In most farm inspection reports, people said they had been mistreated. That included bullying, being publicly humiliated by supervisors and racism. When workers made complaints, some were ignored or told they could leave the farm and go back to their home countries.

“Employers treat you like s***! Always picking on you and give you extra jobs when you are already busy. There is racism,” a worker from Barbados was quoted as saying.

People were also made to work 12-hour days or back-to-back for up to two weeks, and without having agreed to do so, according to one Home Office inspector. When they told their managers they needed a day off, the response was: “You have come here to work, so you have to work,” the official wrote.

A Moldovan worker cited in the same report began to cry when she explained she only got one 15-minute break and was prevented from taking another one, even to go to the toilet, drink water or eat, until she hit her targets.

“All that is missing is a whip to beat people,” she said.

Mice, cockroaches and bed bugs

The Home Office reports echo a TBIJ investigation that found widespread mistreatment of migrant workers in more than 20 farms, nurseries and packhouses across the UK in 2022.

People reported that living conditions were unsafe and unsanitary, despite paying farmers as much as £2,000 a month for rent between six people.

A TBIJ analysis of the inspection reports reveals accommodation problems are the most common complaints from people on the scheme, with nearly a quarter raising issues with compliance officers.

On many farms, people did not have showers or toilets in their caravans. In others, there were mice, cockroaches or bed bugs. Some people said they had to share a bed with a stranger or were forced to live in cramped spaces that were often cold or mouldy.

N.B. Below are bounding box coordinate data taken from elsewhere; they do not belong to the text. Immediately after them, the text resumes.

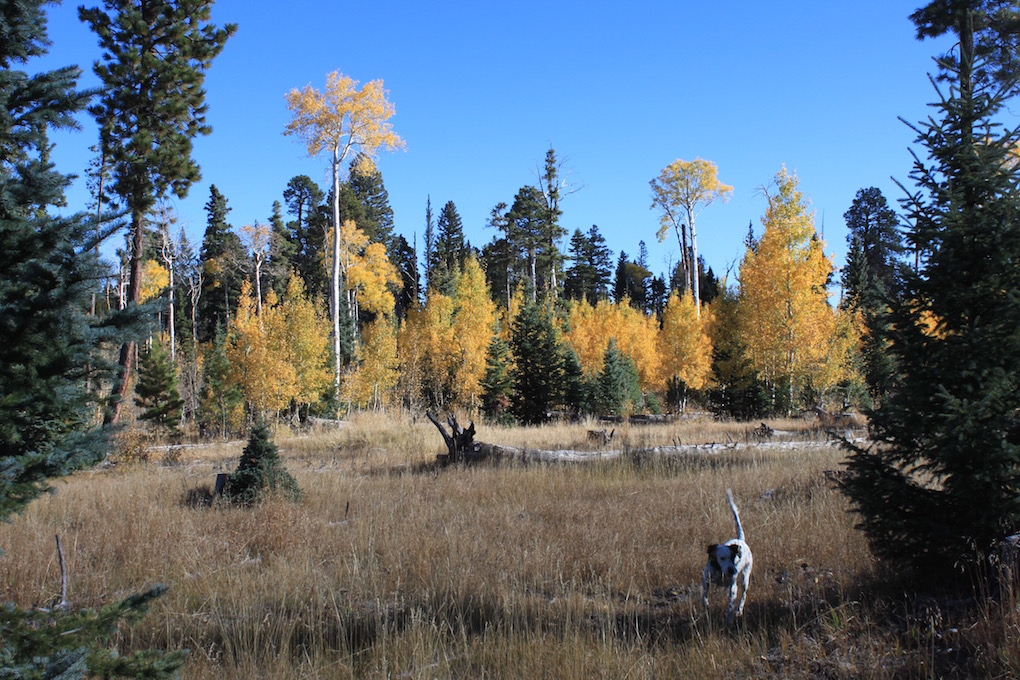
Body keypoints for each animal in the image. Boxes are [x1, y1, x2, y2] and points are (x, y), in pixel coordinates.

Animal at [701, 487, 750, 623]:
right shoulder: (705, 580)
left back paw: (739, 611)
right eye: (722, 558)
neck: (720, 571)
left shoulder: (733, 588)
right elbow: (704, 598)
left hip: (745, 578)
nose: (732, 570)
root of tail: (741, 540)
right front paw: (706, 608)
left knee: (743, 595)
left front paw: (729, 620)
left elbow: (730, 606)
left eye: (734, 557)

A pregnant woman from Barbados was made to sleep in a child’s bunk bed while working on one farm. She didn’t have en suite washing facilities, so had to walk to a communal bathroom, sometimes in the rain.

There were also complaints about privacy and safety. In several farms, managers or admin staff would enter caravans unannounced or without permission, and in others, workers had to share one key among as many as six people. In the worst of cases, there was no lock at all.